─── MATERIAL FOR THIS EXERCISE ───
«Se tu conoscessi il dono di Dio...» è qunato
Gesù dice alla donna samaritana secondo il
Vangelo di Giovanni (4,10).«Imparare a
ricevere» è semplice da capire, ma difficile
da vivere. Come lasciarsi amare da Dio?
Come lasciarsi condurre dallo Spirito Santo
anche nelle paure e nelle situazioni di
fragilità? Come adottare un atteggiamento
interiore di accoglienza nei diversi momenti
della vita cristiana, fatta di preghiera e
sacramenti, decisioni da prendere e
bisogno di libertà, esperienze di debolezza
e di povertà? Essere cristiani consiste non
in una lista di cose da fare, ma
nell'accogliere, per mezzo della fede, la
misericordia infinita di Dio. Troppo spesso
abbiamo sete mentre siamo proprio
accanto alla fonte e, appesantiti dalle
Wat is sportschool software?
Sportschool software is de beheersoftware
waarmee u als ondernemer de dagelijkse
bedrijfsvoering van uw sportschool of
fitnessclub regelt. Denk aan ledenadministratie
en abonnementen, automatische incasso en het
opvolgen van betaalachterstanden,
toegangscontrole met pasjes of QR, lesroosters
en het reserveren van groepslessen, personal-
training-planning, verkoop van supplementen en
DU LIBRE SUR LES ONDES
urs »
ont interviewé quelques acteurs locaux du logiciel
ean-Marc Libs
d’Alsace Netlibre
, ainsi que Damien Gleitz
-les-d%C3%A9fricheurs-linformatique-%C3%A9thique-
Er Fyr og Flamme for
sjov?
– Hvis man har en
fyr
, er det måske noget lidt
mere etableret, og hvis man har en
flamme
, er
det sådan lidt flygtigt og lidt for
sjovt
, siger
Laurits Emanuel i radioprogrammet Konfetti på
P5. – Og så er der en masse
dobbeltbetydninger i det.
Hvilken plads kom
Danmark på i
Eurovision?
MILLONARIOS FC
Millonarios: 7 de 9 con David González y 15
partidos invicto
───
### TASK GOAL
Which lines above hold the word "della"? Copy each of them.

### ANSWER TO THIS TASK
della vita cristiana, fatta di preghiera e
nell'accogliere, per mezzo della fede, la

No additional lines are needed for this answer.